In the material below, find the line with "M244 2041 270 2048 267 2060H248L240 2058Z" and the line with "M975 1294 1032 1289", then output those two lines and every line between them, exactly.

------------------------

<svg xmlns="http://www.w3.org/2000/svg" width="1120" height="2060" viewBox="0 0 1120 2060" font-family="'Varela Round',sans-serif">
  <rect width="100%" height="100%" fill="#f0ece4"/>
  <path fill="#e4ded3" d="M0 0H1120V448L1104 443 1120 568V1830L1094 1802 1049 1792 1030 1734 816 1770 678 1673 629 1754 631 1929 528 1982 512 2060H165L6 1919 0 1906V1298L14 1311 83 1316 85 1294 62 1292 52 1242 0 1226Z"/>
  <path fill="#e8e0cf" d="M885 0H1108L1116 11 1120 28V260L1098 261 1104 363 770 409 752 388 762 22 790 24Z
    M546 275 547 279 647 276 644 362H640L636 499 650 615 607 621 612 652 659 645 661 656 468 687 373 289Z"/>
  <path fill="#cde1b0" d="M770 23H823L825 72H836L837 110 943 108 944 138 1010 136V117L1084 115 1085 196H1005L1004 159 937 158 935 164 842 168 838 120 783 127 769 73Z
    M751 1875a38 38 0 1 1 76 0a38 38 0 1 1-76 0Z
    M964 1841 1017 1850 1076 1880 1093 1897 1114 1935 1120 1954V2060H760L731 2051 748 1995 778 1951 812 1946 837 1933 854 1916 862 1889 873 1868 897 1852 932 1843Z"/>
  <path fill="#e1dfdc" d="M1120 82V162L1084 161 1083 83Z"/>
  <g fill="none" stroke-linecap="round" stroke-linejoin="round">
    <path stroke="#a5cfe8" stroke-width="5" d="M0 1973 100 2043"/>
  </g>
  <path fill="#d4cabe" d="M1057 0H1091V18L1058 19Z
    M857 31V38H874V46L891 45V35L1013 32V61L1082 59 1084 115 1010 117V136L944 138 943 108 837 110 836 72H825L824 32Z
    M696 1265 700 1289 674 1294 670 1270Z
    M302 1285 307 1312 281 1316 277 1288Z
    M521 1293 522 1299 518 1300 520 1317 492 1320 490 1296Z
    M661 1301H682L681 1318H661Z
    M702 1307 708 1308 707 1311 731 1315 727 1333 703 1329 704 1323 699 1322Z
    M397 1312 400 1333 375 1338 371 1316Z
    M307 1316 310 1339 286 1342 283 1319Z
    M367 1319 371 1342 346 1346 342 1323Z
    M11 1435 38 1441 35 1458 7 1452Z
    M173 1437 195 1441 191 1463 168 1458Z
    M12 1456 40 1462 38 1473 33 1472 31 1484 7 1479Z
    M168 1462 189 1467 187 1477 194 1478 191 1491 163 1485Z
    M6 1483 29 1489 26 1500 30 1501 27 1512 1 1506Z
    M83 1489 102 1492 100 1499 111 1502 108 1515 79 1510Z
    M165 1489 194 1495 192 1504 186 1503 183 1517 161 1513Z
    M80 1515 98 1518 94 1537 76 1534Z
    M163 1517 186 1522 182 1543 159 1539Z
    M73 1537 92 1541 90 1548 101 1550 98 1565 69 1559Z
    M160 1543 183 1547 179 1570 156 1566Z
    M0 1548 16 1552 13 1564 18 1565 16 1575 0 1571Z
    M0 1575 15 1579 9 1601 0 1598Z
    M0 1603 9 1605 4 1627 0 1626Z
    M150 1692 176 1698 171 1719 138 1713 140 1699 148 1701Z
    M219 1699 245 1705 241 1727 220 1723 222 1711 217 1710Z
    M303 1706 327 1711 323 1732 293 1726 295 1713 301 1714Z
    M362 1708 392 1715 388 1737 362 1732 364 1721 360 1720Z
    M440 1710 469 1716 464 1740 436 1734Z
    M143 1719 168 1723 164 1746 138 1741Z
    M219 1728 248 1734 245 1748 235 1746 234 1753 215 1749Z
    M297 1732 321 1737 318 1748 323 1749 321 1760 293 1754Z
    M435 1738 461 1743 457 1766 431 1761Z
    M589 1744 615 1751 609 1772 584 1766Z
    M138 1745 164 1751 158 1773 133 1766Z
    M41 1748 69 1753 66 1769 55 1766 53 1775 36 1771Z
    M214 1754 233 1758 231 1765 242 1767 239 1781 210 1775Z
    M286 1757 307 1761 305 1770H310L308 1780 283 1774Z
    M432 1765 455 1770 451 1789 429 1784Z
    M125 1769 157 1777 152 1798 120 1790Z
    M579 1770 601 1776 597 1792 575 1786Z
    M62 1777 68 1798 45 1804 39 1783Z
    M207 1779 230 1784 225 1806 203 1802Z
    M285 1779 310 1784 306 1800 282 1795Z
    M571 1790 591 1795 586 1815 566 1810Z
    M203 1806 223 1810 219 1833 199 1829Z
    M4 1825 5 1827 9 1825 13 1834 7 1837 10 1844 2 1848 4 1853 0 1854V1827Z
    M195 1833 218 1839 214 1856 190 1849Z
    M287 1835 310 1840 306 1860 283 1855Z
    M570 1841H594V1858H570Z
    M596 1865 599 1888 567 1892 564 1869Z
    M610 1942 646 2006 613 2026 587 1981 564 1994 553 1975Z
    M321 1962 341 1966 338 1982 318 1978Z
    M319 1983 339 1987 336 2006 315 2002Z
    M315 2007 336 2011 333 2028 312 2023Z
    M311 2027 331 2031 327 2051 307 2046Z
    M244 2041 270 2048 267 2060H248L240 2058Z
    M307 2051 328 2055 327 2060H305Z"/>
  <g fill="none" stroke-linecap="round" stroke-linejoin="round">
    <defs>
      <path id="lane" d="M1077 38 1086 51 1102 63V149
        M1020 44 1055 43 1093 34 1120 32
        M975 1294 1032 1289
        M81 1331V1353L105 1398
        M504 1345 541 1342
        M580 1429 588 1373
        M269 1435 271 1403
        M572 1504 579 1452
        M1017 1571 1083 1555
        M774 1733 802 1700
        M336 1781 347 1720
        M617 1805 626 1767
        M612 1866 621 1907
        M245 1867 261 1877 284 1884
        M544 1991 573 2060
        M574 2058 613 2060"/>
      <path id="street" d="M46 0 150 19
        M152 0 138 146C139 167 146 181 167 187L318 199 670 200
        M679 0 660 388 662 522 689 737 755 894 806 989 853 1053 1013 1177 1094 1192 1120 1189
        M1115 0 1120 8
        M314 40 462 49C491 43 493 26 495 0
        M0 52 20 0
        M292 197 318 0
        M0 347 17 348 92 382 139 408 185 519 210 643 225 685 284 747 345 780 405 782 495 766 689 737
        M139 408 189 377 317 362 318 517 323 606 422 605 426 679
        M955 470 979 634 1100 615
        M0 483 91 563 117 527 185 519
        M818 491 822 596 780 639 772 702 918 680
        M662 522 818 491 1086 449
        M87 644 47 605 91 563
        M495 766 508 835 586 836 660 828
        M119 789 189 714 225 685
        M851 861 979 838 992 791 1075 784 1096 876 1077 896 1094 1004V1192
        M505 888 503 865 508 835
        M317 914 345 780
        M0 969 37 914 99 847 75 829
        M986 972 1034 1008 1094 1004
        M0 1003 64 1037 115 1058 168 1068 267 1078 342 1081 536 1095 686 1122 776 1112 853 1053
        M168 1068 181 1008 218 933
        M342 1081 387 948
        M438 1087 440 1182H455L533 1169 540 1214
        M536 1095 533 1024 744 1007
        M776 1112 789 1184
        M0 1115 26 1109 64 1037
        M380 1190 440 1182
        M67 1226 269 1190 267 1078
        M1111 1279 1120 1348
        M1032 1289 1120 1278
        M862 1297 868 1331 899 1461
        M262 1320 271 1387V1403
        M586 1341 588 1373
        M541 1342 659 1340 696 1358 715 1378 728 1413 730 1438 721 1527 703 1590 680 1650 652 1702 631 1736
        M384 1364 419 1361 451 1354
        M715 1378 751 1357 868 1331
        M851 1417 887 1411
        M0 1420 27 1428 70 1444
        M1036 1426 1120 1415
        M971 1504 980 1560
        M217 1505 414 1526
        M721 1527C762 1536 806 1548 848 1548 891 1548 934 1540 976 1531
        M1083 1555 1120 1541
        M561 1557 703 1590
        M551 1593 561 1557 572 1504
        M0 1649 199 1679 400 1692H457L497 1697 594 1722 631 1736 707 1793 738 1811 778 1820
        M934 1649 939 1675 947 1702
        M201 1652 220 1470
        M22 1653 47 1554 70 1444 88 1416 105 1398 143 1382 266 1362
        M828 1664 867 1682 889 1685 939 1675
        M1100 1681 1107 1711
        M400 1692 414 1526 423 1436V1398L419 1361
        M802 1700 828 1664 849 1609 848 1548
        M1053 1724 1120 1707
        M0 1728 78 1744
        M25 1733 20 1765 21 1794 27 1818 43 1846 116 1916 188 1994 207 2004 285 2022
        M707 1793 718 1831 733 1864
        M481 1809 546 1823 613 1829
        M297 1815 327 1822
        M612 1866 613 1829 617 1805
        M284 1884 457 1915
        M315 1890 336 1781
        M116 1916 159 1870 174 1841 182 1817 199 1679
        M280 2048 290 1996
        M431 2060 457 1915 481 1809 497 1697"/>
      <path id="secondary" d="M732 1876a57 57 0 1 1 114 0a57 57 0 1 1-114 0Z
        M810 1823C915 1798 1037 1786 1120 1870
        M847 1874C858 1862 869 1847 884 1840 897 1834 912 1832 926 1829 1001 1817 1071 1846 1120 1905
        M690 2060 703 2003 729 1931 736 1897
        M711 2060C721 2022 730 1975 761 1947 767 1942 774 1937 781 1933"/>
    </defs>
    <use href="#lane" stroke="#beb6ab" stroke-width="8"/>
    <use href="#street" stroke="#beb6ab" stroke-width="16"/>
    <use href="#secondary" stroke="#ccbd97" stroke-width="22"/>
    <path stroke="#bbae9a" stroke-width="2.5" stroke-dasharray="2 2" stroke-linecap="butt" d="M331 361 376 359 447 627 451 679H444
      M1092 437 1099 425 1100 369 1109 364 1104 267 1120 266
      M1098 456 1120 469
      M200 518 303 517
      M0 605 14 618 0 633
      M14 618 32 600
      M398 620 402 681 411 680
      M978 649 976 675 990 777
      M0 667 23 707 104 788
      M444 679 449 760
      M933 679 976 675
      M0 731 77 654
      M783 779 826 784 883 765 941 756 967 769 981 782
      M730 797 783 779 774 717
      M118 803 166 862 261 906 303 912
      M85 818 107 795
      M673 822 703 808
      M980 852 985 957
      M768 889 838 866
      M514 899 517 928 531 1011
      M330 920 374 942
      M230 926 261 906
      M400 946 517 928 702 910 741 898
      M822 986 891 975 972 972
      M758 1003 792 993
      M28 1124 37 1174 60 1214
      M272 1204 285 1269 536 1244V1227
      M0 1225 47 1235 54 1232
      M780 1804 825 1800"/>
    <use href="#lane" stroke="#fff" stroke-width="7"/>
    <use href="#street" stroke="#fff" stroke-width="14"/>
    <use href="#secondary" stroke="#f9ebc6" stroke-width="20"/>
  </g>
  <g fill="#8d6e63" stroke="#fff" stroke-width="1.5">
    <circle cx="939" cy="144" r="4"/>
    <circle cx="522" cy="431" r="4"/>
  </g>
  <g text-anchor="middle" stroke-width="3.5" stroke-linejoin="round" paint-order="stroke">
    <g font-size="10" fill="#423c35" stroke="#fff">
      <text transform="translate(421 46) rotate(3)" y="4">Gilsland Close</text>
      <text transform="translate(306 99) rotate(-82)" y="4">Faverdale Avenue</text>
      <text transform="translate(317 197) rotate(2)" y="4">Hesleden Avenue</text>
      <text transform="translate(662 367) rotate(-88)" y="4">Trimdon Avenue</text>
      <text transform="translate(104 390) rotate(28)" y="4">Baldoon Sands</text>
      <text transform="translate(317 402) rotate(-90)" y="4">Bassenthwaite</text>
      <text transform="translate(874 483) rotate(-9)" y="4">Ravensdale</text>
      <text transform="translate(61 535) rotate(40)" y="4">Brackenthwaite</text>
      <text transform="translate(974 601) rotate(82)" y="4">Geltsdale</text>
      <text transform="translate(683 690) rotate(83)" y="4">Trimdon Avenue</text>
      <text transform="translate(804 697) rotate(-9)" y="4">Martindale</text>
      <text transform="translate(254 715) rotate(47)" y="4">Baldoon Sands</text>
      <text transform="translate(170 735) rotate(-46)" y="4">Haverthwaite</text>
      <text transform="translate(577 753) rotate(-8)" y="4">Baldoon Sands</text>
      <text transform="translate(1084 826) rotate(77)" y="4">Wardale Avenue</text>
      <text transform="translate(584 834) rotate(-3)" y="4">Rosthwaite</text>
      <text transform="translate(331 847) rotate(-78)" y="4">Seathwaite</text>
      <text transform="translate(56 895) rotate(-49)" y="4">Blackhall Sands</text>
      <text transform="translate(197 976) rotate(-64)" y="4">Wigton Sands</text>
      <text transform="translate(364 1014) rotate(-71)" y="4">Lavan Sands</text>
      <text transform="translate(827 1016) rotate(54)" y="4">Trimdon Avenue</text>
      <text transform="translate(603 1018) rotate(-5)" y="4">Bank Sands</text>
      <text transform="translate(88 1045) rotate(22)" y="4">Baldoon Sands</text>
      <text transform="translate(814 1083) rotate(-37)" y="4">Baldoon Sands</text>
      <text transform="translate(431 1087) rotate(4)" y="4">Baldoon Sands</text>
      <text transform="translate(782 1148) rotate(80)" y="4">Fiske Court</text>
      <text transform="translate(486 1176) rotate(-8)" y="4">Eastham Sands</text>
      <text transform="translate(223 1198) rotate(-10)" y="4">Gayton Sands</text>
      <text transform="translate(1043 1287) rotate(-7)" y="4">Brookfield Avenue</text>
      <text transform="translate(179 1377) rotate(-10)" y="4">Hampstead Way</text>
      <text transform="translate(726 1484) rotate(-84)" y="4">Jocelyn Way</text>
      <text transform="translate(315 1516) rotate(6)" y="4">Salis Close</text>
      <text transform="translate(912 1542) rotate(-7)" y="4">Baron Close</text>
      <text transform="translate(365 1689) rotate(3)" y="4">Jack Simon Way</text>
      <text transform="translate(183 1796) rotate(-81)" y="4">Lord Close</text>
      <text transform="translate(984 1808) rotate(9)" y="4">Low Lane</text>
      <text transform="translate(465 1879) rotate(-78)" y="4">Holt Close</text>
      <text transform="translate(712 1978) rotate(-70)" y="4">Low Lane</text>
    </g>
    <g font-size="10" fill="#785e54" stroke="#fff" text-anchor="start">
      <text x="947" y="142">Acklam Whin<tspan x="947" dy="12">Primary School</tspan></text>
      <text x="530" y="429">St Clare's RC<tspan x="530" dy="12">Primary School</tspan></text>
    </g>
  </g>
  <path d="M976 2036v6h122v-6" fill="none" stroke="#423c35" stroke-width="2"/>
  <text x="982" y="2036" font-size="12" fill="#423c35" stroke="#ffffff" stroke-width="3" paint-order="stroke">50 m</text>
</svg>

------------------------

> [TASK SOLUTION]:
    M244 2041 270 2048 267 2060H248L240 2058Z
    M307 2051 328 2055 327 2060H305Z"/>
  <g fill="none" stroke-linecap="round" stroke-linejoin="round">
    <defs>
      <path id="lane" d="M1077 38 1086 51 1102 63V149
        M1020 44 1055 43 1093 34 1120 32
        M975 1294 1032 1289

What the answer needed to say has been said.